Work instruction a >>
Edit the listing from its first line down to the line containing "de pourcentage pendant", changing "primes de prix" to "majorations de prix" and leaving everything else in those lines unchanged. Return only those lines.
===== Extracted text =====
The biggest faller was the usually safe haven of Luxembourg, which is facing an unsustainable pensions and social security bill for its aging population. Germany’s political instability after long-time Chancellor Angela Merkel announced she would quit also cost it ranking points. As Luxembourg’s 0.2 drop was higher than Germany’s 0.11, the two nations swapped places to 12th and 13th, respectively. Norway also fell, dropping to 0.09 points to finish fifth.

“In all three cases, the setback is entirely due to a poorer performance in some governance areas and political risk (in Germany), as well as higher net present value estimates for pension and healthcare spending, which is undermining the sustainability of the respective social security systems,” Schieler says.

Source: RobecoSAM

The UK and US were able to maintain their ESG scores, despite contentious issues relating to Brexit and an erratic President Trump. “Both show a deterioration in social unrest, political risk and political stability indicators, reflecting greater uncertainty, more pronounced risks, increased polarization and a widening social divide,” Schieler says.

More generally, the standards of governance have dropped around the world. “A pronounced deterioration in aging scores (South Korea and Poland) characterizes losing countries, while increased corruption (Malaysia and Russia), the weakened rule of law (Malaysia and Poland) and declines in regulatory quality (Turkey) contributed to deterioration in worldwide governance indicators,” Schieler says.
===== Exercise data =====
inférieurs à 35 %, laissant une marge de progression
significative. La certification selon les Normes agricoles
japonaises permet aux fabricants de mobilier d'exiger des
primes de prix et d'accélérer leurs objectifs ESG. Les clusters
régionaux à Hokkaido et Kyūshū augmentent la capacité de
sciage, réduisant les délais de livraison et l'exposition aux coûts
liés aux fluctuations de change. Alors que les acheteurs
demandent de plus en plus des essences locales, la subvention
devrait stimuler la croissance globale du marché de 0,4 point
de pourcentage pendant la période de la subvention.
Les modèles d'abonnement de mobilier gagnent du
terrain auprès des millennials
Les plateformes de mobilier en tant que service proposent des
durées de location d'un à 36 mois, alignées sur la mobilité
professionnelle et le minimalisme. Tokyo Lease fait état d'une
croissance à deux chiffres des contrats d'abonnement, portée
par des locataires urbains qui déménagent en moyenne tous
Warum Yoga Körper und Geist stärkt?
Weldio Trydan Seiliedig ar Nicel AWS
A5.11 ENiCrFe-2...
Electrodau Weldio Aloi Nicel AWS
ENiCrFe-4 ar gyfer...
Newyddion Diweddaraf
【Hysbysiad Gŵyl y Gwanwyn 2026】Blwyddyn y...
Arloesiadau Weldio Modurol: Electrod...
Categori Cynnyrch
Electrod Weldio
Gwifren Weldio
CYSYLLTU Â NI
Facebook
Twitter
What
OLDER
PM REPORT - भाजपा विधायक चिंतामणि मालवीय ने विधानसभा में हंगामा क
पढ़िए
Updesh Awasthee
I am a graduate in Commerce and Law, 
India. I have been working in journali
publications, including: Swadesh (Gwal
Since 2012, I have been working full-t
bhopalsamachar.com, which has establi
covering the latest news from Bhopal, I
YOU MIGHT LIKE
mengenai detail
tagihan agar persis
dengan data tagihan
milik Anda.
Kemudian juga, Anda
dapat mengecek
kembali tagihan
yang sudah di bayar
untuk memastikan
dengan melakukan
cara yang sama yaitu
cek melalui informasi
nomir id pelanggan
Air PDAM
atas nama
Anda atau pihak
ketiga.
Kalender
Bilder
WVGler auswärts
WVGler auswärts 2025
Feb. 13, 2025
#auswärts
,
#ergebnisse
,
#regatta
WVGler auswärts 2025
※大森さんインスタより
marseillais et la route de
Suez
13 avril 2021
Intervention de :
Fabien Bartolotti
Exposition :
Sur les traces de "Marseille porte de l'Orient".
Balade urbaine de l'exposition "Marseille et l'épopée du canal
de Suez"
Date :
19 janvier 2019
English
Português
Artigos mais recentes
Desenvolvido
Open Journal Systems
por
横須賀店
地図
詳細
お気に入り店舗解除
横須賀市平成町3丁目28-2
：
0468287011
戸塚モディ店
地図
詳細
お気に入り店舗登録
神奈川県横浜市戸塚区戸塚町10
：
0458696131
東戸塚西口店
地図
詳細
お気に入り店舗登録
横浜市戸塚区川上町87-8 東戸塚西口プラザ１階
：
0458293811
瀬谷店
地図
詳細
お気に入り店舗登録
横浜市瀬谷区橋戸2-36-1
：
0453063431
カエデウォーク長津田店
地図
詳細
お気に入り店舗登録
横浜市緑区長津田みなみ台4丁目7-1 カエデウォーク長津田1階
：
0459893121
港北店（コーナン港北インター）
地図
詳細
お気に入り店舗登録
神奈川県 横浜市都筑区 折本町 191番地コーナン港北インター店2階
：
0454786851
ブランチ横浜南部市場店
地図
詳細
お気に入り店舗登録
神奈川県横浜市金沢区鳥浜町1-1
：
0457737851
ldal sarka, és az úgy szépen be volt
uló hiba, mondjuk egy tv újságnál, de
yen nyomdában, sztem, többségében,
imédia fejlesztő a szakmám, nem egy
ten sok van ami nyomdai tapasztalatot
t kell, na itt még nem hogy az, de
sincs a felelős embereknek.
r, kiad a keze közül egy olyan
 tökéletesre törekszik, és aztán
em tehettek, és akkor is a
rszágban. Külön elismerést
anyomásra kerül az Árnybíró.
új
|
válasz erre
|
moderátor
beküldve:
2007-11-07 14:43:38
=====
Work instruction b >>
From the passage on country ESG rankings, reproduce verbatim everything from "The biggest faller" down to "to finish fifth.".

Written reply a >>
inférieurs à 35 %, laissant une marge de progression
significative. La certification selon les Normes agricoles
japonaises permet aux fabricants de mobilier d'exiger des
majorations de prix et d'accélérer leurs objectifs ESG. Les clusters
régionaux à Hokkaido et Kyūshū augmentent la capacité de
sciage, réduisant les délais de livraison et l'exposition aux coûts
liés aux fluctuations de change. Alors que les acheteurs
demandent de plus en plus des essences locales, la subvention
devrait stimuler la croissance globale du marché de 0,4 point
de pourcentage pendant la période de la subvention.

Written reply b >>
The biggest faller was the usually safe haven of Luxembourg, which is facing an unsustainable pensions and social security bill for its aging population. Germany’s political instability after long-time Chancellor Angela Merkel announced she would quit also cost it ranking points. As Luxembourg’s 0.2 drop was higher than Germany’s 0.11, the two nations swapped places to 12th and 13th, respectively. Norway also fell, dropping to 0.09 points to finish fifth.